Les erreurs à éviter avant de signer
La rupture conventionnelle est souvent présentée comme une solution souple, mais elle mérite une vraie préparation. Une fois homologuée et le contrat rompu, revenir en arrière devient beaucoup plus difficile, sauf à démontrer un vice du consentement ou une irrégularité sérieuse.
- Signer trop vite sans avoir vérifié le montant de l’indemnité et la convention collective applicable.
- Confondre accord oral et accord définitif : seule la convention signée puis homologuée produit ses effets.
- Fixer une date de rupture trop proche sans tenir compte du délai de rétractation et du délai d’homologation.
- Oublier les congés payés, primes ou variables qui doivent être traités dans le solde de tout compte.
- Accepter sous pression alors que la rupture doit résulter d’un consentement libre.
Avant de signer, il est utile de poser par écrit les éléments négociés : indemnité, date de départ, passation, éventuelle dispense d’activité, sort des avantages en nature, restitution du matériel et documents attendus.
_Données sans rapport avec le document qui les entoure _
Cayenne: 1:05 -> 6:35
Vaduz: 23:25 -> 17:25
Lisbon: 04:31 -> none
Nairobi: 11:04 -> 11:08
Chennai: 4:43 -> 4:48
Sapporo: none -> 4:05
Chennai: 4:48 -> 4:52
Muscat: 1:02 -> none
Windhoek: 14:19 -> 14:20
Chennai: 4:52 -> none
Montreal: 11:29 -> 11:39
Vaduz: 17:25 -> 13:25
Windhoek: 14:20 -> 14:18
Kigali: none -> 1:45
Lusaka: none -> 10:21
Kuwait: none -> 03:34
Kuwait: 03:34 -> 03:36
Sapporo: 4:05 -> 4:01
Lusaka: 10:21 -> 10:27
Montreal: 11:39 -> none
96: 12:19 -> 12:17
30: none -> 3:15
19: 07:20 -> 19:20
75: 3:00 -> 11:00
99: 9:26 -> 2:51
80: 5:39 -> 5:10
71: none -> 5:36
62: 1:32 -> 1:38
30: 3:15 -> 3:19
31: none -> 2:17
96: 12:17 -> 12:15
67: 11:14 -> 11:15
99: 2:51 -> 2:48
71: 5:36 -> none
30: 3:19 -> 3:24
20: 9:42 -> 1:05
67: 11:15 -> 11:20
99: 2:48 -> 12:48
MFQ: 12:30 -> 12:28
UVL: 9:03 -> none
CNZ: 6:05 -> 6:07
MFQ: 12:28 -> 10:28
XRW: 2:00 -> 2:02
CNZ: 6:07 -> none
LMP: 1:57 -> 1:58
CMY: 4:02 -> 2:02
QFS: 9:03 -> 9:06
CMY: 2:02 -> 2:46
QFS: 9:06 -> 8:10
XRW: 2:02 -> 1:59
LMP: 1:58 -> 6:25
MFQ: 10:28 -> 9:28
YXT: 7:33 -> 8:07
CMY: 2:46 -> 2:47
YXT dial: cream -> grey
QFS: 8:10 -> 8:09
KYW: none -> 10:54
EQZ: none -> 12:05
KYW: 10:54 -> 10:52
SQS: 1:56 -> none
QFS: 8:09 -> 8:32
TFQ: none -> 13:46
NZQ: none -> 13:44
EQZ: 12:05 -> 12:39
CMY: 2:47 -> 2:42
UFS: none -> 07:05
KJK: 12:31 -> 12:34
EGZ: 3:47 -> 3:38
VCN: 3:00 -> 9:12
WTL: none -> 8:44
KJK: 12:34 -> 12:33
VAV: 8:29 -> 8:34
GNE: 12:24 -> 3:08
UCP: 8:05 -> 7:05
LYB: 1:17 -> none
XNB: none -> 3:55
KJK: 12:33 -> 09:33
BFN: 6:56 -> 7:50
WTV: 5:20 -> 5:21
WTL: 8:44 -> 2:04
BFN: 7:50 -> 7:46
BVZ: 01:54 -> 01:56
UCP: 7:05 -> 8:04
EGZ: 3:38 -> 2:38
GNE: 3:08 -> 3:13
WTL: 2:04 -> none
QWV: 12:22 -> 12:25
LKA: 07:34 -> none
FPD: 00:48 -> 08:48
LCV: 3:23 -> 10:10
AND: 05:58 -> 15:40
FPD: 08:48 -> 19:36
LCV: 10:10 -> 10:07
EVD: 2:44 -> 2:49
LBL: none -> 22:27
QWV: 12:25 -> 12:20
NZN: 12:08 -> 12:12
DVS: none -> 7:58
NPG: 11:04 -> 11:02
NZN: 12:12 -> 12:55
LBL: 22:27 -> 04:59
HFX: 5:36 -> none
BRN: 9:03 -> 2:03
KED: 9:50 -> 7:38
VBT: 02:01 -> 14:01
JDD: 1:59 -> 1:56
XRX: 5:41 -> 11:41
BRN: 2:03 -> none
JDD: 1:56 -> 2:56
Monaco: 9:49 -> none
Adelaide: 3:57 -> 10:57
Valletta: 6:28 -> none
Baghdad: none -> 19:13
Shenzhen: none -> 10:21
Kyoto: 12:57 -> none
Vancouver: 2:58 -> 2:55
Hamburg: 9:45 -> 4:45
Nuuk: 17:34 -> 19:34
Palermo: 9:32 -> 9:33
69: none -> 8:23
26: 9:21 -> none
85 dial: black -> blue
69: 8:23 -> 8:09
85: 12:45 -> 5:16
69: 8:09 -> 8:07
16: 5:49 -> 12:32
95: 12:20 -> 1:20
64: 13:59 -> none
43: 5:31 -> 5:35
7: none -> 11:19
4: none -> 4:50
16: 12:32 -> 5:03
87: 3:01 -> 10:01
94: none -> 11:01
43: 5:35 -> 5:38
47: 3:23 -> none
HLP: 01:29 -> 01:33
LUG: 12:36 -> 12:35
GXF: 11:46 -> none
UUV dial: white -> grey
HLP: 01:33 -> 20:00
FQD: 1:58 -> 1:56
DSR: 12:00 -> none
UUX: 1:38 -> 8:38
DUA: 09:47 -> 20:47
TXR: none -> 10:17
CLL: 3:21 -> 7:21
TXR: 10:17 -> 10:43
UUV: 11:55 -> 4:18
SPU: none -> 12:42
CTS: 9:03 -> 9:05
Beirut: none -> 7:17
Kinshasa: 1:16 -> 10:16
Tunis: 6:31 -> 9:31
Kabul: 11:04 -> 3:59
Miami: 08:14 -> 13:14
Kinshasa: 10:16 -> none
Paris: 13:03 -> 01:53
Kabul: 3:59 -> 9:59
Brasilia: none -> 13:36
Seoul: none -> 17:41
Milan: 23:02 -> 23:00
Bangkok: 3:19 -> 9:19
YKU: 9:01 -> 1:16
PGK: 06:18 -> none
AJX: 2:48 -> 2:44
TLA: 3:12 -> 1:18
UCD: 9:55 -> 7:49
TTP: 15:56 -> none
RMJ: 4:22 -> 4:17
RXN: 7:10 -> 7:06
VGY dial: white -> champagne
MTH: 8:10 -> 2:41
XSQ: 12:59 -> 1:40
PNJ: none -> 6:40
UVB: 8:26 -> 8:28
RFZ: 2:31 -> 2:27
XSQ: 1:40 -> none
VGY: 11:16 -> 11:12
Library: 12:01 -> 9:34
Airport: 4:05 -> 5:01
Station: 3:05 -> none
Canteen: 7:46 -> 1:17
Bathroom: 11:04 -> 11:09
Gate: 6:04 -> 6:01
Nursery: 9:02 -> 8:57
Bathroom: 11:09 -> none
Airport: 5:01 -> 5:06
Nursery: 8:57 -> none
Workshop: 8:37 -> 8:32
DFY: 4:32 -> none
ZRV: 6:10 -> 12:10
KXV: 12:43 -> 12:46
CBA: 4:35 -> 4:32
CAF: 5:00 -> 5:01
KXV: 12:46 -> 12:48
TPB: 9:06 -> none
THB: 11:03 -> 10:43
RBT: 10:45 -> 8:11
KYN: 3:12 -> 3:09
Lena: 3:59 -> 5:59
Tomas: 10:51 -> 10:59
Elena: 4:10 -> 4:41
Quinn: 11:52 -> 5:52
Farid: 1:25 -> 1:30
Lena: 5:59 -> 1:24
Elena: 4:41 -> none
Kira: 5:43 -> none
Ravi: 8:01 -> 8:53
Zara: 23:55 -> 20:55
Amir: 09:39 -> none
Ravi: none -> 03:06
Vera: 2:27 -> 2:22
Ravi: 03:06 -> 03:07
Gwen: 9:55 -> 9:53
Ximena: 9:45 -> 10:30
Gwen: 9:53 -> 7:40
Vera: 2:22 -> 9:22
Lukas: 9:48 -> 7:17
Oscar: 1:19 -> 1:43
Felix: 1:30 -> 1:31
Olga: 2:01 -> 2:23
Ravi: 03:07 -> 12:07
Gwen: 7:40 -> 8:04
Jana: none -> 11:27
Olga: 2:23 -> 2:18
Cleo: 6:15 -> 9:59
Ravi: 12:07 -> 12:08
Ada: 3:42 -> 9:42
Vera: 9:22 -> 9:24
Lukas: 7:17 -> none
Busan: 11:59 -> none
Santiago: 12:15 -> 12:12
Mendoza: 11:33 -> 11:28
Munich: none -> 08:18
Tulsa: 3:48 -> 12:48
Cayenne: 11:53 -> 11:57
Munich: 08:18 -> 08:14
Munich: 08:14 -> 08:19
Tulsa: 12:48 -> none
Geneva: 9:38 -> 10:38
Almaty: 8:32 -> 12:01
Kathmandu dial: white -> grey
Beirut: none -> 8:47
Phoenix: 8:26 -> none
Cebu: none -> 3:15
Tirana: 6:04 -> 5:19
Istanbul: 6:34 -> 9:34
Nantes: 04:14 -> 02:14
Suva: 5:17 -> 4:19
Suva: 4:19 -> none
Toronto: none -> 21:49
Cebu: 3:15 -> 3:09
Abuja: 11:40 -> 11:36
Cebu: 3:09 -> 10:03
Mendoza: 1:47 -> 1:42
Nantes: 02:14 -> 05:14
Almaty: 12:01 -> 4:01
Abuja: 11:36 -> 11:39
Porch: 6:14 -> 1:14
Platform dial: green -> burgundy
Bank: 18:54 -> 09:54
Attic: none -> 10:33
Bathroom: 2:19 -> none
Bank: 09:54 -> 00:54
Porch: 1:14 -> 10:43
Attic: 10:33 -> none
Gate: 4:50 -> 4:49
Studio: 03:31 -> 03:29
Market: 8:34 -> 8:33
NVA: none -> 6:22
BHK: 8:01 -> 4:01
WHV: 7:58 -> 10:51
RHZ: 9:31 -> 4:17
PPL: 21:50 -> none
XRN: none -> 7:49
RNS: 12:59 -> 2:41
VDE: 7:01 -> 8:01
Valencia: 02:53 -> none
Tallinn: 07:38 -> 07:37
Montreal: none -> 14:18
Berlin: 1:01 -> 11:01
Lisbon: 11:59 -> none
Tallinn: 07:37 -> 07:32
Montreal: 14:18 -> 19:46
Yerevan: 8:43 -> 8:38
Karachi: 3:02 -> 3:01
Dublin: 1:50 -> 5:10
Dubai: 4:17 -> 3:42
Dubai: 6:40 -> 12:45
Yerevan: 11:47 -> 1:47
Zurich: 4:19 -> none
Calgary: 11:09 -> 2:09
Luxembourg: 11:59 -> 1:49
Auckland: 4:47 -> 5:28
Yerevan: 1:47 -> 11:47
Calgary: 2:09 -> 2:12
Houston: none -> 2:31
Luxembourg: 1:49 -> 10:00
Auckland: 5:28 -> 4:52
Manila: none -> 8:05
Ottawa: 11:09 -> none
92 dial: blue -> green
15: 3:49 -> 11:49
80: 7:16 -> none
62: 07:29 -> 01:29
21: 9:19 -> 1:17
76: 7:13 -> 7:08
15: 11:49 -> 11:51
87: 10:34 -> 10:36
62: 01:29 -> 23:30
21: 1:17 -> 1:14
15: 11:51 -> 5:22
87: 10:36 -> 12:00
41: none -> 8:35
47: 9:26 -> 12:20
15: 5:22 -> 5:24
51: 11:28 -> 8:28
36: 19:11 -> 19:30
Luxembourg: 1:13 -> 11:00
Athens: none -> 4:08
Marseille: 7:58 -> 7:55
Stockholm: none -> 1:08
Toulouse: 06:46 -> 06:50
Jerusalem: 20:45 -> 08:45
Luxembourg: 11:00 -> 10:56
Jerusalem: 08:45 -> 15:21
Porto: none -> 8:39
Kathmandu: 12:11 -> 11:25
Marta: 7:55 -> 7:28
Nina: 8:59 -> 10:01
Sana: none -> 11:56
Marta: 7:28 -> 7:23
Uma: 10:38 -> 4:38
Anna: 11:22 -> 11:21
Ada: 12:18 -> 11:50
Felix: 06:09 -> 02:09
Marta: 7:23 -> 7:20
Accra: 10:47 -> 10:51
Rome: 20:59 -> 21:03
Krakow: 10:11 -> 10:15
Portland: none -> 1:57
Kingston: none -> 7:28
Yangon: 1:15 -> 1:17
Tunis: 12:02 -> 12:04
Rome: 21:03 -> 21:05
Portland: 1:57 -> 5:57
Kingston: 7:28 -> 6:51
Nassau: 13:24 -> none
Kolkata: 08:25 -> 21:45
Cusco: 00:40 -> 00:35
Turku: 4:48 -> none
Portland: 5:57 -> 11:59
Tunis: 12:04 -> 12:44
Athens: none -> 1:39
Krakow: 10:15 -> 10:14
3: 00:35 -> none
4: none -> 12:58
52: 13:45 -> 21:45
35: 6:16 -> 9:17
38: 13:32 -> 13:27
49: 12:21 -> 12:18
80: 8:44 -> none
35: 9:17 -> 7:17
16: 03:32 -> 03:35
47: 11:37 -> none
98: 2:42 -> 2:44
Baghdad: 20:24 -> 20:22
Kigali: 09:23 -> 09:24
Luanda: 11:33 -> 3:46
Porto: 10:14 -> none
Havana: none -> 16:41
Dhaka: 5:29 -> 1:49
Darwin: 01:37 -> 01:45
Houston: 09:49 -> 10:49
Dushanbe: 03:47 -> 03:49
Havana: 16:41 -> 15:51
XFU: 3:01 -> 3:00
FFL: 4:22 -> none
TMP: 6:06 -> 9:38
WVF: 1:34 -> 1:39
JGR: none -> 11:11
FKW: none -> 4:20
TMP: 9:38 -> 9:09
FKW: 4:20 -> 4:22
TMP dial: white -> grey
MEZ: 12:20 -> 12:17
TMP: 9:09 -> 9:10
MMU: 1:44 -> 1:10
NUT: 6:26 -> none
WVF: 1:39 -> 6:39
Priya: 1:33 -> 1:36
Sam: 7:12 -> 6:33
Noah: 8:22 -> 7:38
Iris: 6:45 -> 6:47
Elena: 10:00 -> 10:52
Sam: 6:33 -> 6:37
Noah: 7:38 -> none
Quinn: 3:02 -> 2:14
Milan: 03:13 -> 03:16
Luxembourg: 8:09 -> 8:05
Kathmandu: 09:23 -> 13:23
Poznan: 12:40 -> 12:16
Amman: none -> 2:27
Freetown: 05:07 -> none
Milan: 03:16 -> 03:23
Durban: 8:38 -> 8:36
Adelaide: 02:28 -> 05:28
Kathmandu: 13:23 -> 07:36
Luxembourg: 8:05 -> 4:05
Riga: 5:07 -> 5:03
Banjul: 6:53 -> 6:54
Cette clarification réduit les malentendus et permet d’aborder l’entretien avec une vision précise.
En résumé, une rupture conventionnelle est un accord encadré pour mettre fin à un CDI dans des conditions négociées. Elle peut être avantageuse lorsque les deux parties y trouvent un intérêt réel, mais elle doit être vérifiée étape par étape : liberté du consentement, délais, homologation, indemnité et conséquences sur la suite du parcours professionnel.